# WHAT THE TASK REQUIRES:
Reproduce every line of the data below verbatim. Leave the pictures out of your answer.

start EXTRACTED MATERIAL

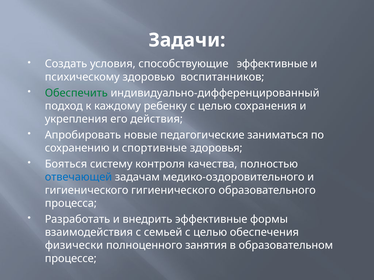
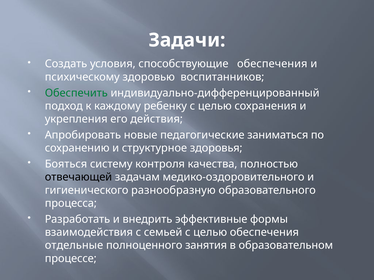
способствующие эффективные: эффективные -> обеспечения
спортивные: спортивные -> структурное
отвечающей colour: blue -> black
гигиенического гигиенического: гигиенического -> разнообразную
физически: физически -> отдельные
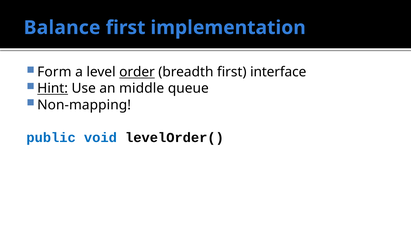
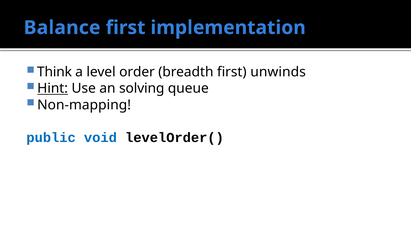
Form: Form -> Think
order underline: present -> none
interface: interface -> unwinds
middle: middle -> solving
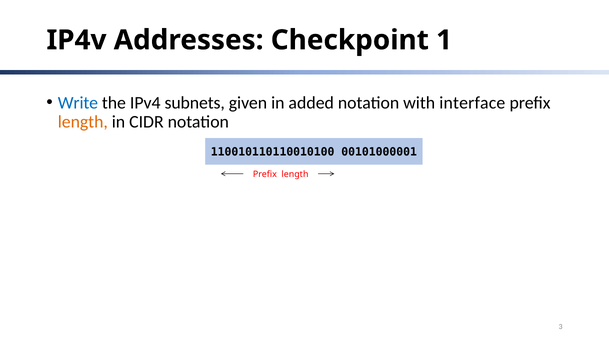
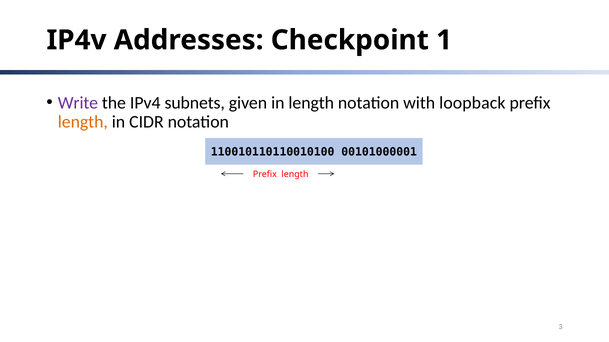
Write colour: blue -> purple
in added: added -> length
interface: interface -> loopback
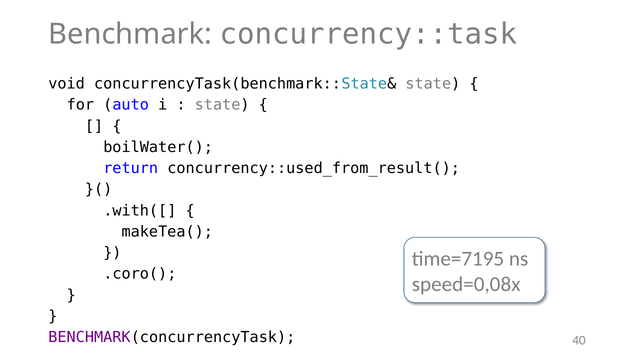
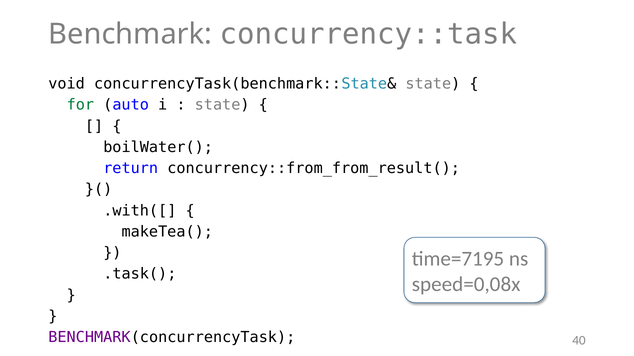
for colour: black -> green
concurrency::used_from_result(: concurrency::used_from_result( -> concurrency::from_from_result(
.coro(: .coro( -> .task(
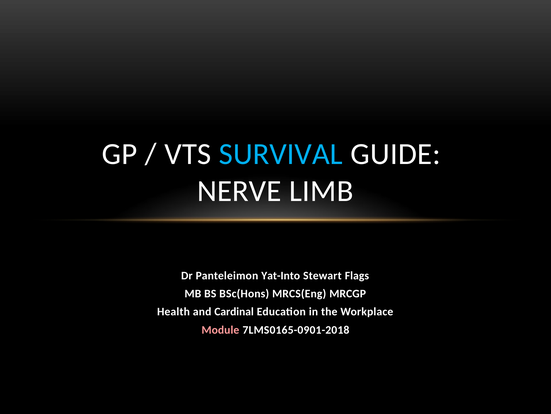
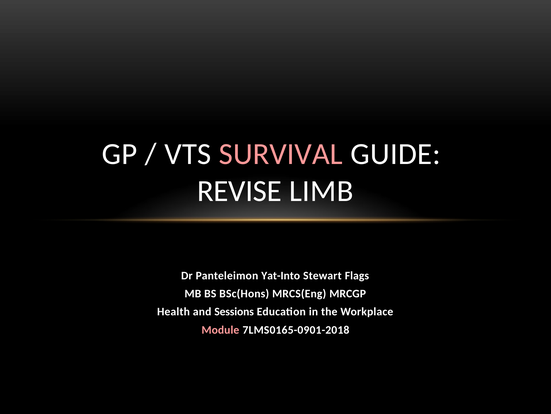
SURVIVAL colour: light blue -> pink
NERVE: NERVE -> REVISE
Cardinal: Cardinal -> Sessions
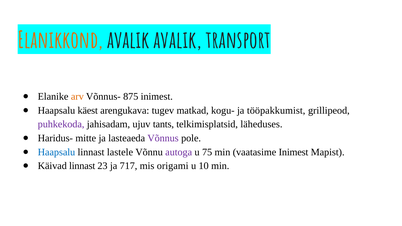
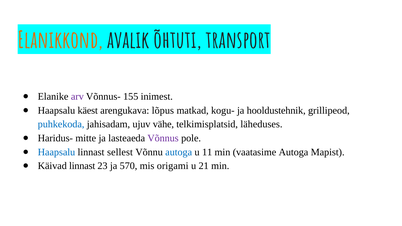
avalik avalik: avalik -> õhtuti
arv colour: orange -> purple
875: 875 -> 155
tugev: tugev -> lõpus
tööpakkumist: tööpakkumist -> hooldustehnik
puhkekoda colour: purple -> blue
tants: tants -> vähe
lastele: lastele -> sellest
autoga at (179, 152) colour: purple -> blue
75: 75 -> 11
vaatasime Inimest: Inimest -> Autoga
717: 717 -> 570
10: 10 -> 21
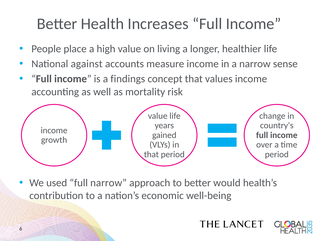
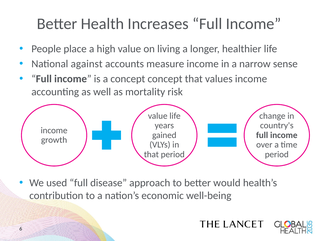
a findings: findings -> concept
full narrow: narrow -> disease
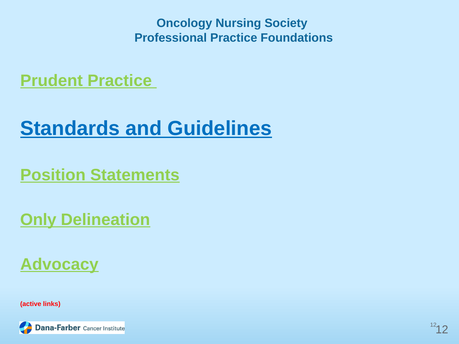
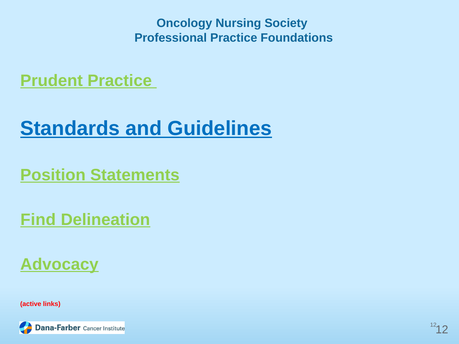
Only: Only -> Find
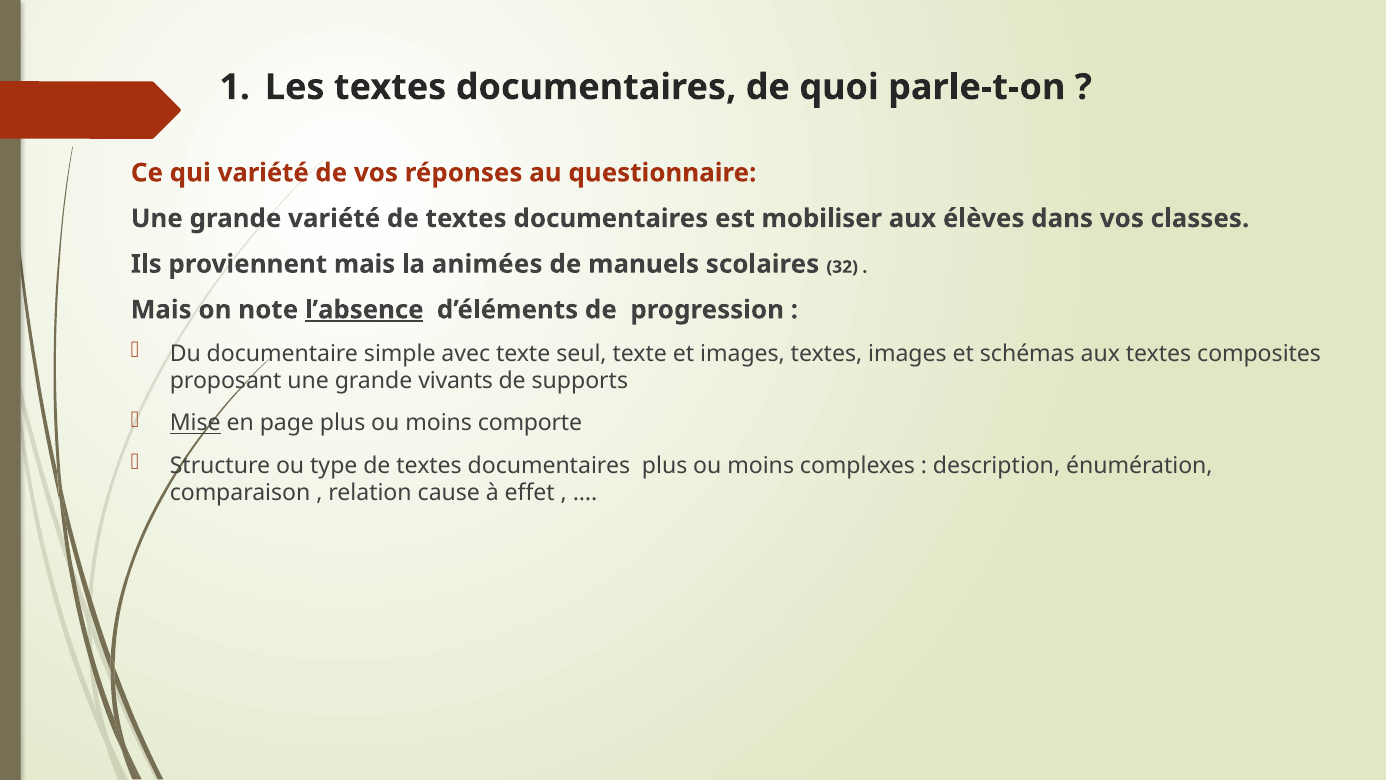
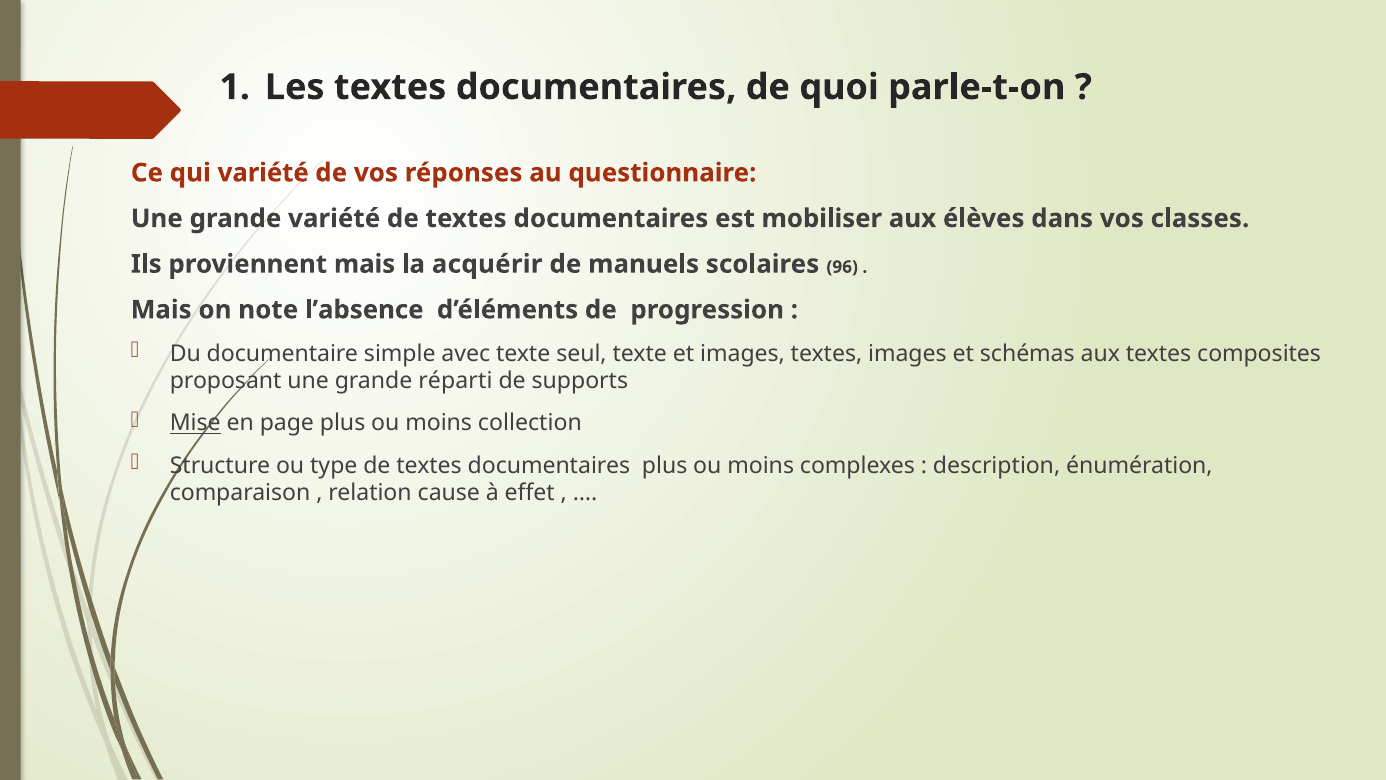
animées: animées -> acquérir
32: 32 -> 96
l’absence underline: present -> none
vivants: vivants -> réparti
comporte: comporte -> collection
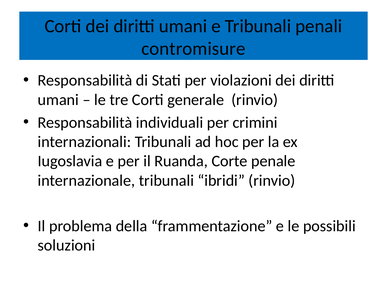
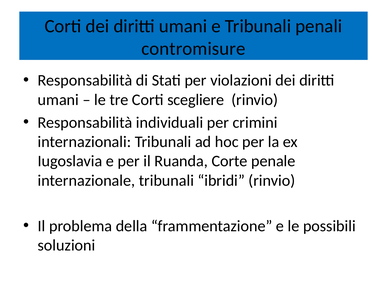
generale: generale -> scegliere
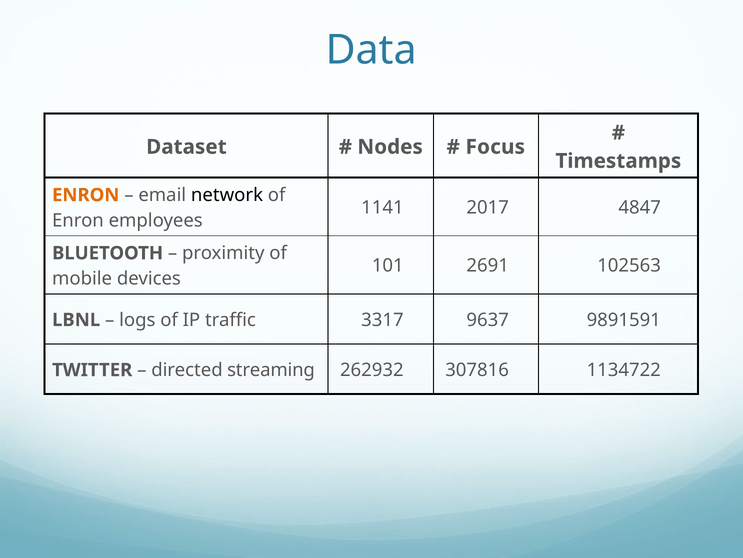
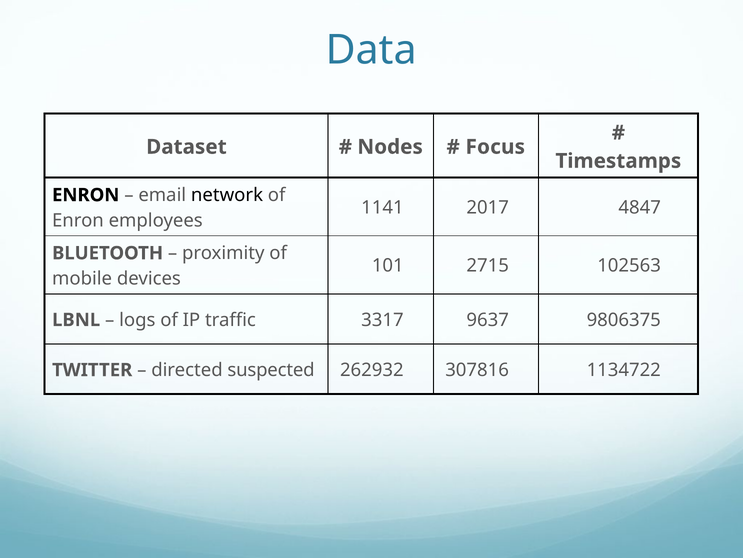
ENRON at (86, 195) colour: orange -> black
2691: 2691 -> 2715
9891591: 9891591 -> 9806375
streaming: streaming -> suspected
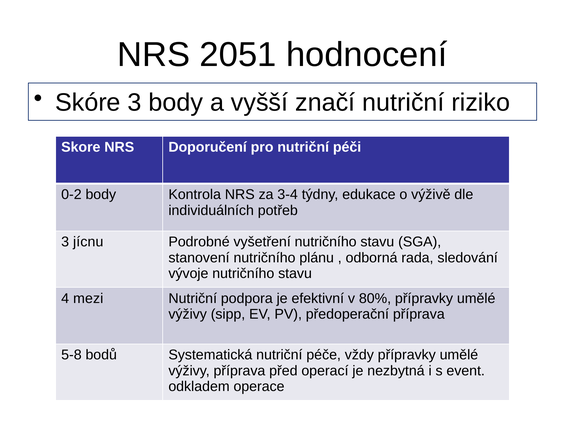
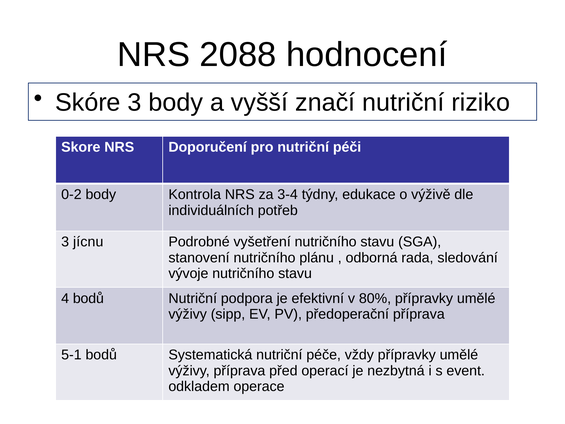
2051: 2051 -> 2088
4 mezi: mezi -> bodů
5-8: 5-8 -> 5-1
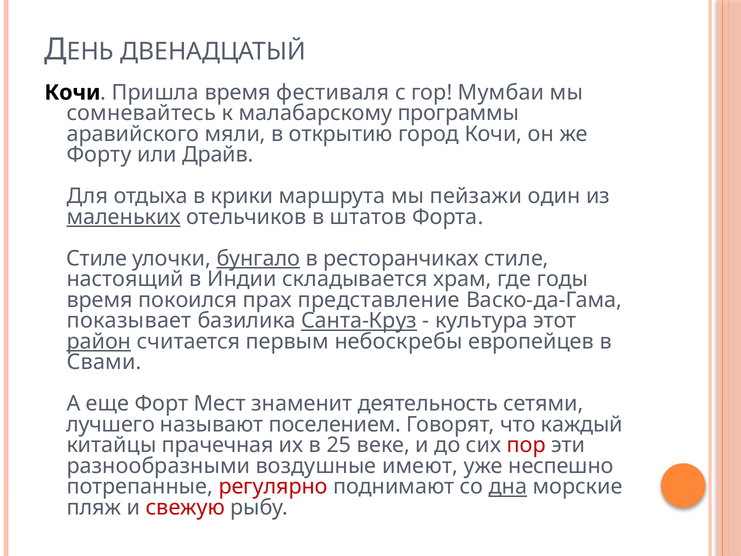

end EXTRACTED MATERIAL

# CORRECT RESPONSE:
способствующие эффективные: эффективные -> обеспечения
спортивные: спортивные -> структурное
отвечающей colour: blue -> black
гигиенического гигиенического: гигиенического -> разнообразную
физически: физически -> отдельные
Form: Form -> Think
order underline: present -> none
interface: interface -> unwinds
middle: middle -> solving
Write colour: blue -> purple
in added: added -> length
interface: interface -> loopback
for colour: black -> green
concurrency::used_from_result(: concurrency::used_from_result( -> concurrency::from_from_result(
.coro(: .coro( -> .task(
SURVIVAL colour: light blue -> pink
NERVE: NERVE -> REVISE
Cardinal: Cardinal -> Sessions
avalik avalik: avalik -> õhtuti
arv colour: orange -> purple
875: 875 -> 155
tugev: tugev -> lõpus
tööpakkumist: tööpakkumist -> hooldustehnik
puhkekoda colour: purple -> blue
tants: tants -> vähe
lastele: lastele -> sellest
autoga at (179, 152) colour: purple -> blue
75: 75 -> 11
vaatasime Inimest: Inimest -> Autoga
717: 717 -> 570
10: 10 -> 21
a findings: findings -> concept
full narrow: narrow -> disease
Only: Only -> Find
animées: animées -> acquérir
32: 32 -> 96
l’absence underline: present -> none
vivants: vivants -> réparti
comporte: comporte -> collection
generale: generale -> scegliere
ENRON at (86, 195) colour: orange -> black
2691: 2691 -> 2715
9891591: 9891591 -> 9806375
streaming: streaming -> suspected
2051: 2051 -> 2088
4 mezi: mezi -> bodů
5-8: 5-8 -> 5-1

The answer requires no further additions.